Recently, my mother sent a picture of our family’s traditional Japanese Hinamatsuri dolls. They’re on display in our home for Girl’s Day, a celebration dedicated to girls’ health and happiness. In the past, my sister and I helped her unpack each doll–about 16 in total–and arrange them on a precarious platform in our living room. This time around, it was just the emperor and empress dolls sitting on top of the family piano.

The picture was gorgeous, but something felt wrong. I quickly realized that it embodied how it felt growing up Japanese American: beautiful but abbreviated.

Emperor and empress Hinamatsuri dolls in Sophia’s childhood home. Photo courtesy of Sophia Stephens.

The slights are big and small – from the smirk of disgust from the cashier at Safeway as I buy daikon, miso paste, and other Japanese foods, to men leering at me as they guess “what” I am because of my “exotic” appearance. Sometimes racism feels like death by a million paper cuts. Other times like being hacked by a machete.

I ask myself, “How close can we get to being American? How close can we get to being Japanese?”

My high school never taught us about Japanese internment during World War II, when the U.S. government rounded up Japanese-American citizens like myself and forced them out of their homes and into camps. My parents didn’t talk about it either. Instead, I discovered this dark corner of U.S. history by myself, and I studied it alone for years until my Asian American Studies class in college.

And now, it’s happening again.

Not internment this time, and not with Japanese Americans, or at least, not yet. President Trump’s immigration policies and executive orders are currently targeting other ethnic groups. But even though my family is not currently at the epicenter of this, we ride our own waves from the shock and despair of this latest betrayal.

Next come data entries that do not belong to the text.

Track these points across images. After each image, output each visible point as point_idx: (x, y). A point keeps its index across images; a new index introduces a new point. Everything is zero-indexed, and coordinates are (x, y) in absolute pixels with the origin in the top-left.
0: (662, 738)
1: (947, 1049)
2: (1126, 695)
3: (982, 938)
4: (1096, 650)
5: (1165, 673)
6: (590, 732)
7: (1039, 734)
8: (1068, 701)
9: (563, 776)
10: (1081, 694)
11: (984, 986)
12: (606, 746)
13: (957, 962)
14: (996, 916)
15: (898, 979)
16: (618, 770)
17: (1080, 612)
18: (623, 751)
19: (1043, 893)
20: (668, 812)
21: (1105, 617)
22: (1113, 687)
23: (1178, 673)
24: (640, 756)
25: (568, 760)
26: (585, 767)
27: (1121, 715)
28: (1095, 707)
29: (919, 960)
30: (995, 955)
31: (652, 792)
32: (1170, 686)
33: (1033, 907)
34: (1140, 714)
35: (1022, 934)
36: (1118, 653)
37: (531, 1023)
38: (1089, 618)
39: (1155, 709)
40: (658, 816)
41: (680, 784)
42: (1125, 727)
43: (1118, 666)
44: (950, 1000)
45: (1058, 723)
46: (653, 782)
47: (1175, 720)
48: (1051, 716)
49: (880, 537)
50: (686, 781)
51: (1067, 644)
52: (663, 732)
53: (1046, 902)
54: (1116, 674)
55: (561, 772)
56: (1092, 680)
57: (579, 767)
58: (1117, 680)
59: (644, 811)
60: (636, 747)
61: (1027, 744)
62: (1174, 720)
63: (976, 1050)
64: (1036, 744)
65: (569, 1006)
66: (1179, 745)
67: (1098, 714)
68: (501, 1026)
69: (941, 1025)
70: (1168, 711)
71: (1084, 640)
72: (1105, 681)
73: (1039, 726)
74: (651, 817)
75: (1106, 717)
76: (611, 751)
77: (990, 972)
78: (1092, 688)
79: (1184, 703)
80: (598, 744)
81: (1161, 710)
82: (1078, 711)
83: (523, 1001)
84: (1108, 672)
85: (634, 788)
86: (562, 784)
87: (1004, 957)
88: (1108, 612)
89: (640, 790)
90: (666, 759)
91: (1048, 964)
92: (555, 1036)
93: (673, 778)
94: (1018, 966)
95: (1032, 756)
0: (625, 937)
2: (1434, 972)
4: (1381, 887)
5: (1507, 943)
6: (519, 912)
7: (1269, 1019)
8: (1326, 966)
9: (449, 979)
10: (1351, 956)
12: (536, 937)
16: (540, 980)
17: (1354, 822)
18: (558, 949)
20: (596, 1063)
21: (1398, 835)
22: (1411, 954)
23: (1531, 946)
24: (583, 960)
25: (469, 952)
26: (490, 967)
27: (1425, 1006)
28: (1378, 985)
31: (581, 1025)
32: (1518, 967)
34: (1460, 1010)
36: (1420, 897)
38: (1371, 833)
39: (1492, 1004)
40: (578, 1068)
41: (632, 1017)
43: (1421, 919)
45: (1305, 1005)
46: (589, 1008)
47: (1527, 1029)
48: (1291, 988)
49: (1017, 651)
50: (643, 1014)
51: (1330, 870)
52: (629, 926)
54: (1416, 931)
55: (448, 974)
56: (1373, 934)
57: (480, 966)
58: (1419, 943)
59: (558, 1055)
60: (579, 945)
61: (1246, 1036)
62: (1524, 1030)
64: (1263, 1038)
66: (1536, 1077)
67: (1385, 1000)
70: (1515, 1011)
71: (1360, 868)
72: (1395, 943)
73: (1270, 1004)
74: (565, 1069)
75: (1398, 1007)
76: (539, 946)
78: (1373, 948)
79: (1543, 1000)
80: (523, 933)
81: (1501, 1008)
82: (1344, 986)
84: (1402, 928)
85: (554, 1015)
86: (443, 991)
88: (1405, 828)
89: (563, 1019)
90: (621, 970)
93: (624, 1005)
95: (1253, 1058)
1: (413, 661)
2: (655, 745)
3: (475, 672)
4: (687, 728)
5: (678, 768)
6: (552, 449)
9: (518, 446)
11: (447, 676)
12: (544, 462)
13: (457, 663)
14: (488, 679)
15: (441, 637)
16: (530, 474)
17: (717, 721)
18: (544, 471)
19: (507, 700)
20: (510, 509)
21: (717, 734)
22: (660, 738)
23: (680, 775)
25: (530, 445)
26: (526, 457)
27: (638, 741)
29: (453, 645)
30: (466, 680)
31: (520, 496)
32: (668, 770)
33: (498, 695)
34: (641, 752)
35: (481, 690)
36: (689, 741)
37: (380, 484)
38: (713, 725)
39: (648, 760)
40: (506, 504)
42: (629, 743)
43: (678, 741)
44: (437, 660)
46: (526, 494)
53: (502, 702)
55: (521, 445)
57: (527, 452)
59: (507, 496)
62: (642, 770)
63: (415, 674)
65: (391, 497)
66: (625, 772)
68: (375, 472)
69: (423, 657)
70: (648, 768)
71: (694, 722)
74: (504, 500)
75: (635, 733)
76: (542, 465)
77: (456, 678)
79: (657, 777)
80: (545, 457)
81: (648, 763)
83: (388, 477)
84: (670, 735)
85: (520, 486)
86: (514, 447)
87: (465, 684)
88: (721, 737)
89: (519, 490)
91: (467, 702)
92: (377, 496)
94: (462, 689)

I’m only one or two generations away from the immigrant experience. My mother is a green card holder from Japan who met my father in the 80s while studying in the States. My father is a first-generation American, the son of a World War II refugee who, at the age of five, fled to America from Greece to escape the Nazis. So the topic of travel bans and discrimination isn’t too far removed from either of my parent’s experiences.

When my mom talks about Trump’s travel ban, she says “What is next? Japan? China?” She sighs. “If I can’t go back to see my mother in Japan, and I cannot come back to the United States, I cannot imagine… I am always optimistic, though. I hope that Japan will stay OK.”

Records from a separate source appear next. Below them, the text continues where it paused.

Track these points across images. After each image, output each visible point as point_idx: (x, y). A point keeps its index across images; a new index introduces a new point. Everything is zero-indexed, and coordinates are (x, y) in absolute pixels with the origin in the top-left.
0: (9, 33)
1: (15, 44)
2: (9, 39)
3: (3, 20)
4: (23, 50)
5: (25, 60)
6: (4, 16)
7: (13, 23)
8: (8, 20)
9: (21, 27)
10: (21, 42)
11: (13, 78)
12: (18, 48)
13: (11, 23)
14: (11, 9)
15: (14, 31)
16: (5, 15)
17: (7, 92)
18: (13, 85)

This same worry permeates my mind, but I know that there are others whose lives are not OK right now and that they are affected much more deeply than I am. Although I’m not Muslim, since the first travel ban, I’ve been spending time at the Islamic Center of North Seattle to feel a sense of connection to the community. The last time I went, I was taught how to worship – alternating from having our feet or shoulders touching as we listen to prayer to prostrating ourselves on soft carpet.

Each time I bent forward at prayer, I could see the whiteboard in the back of the room. It said, “Muslims – do not be afraid. We fight for each other.”

I wondered about Buddhist temples and Japanese spaces of community during World War II America. What was that atmosphere like? Was it like this?

The grief of marginalized people is universal. And that is a horrifying comfort, if we can even call it that. To be honest, I don’t know what to call it.

After prayer, I turned and asked the woman next to me what the community will do for now.

“We keep living,” she said. “Life is hard, that is the way it is for us. But we do not give up.”

She asked me my ethnicity. I told her that I am Japanese. She nodded.

“So,” she said, “you know this too.”


Sophia Stephens grew up in Wenatchee, Washington and lives in Seattle.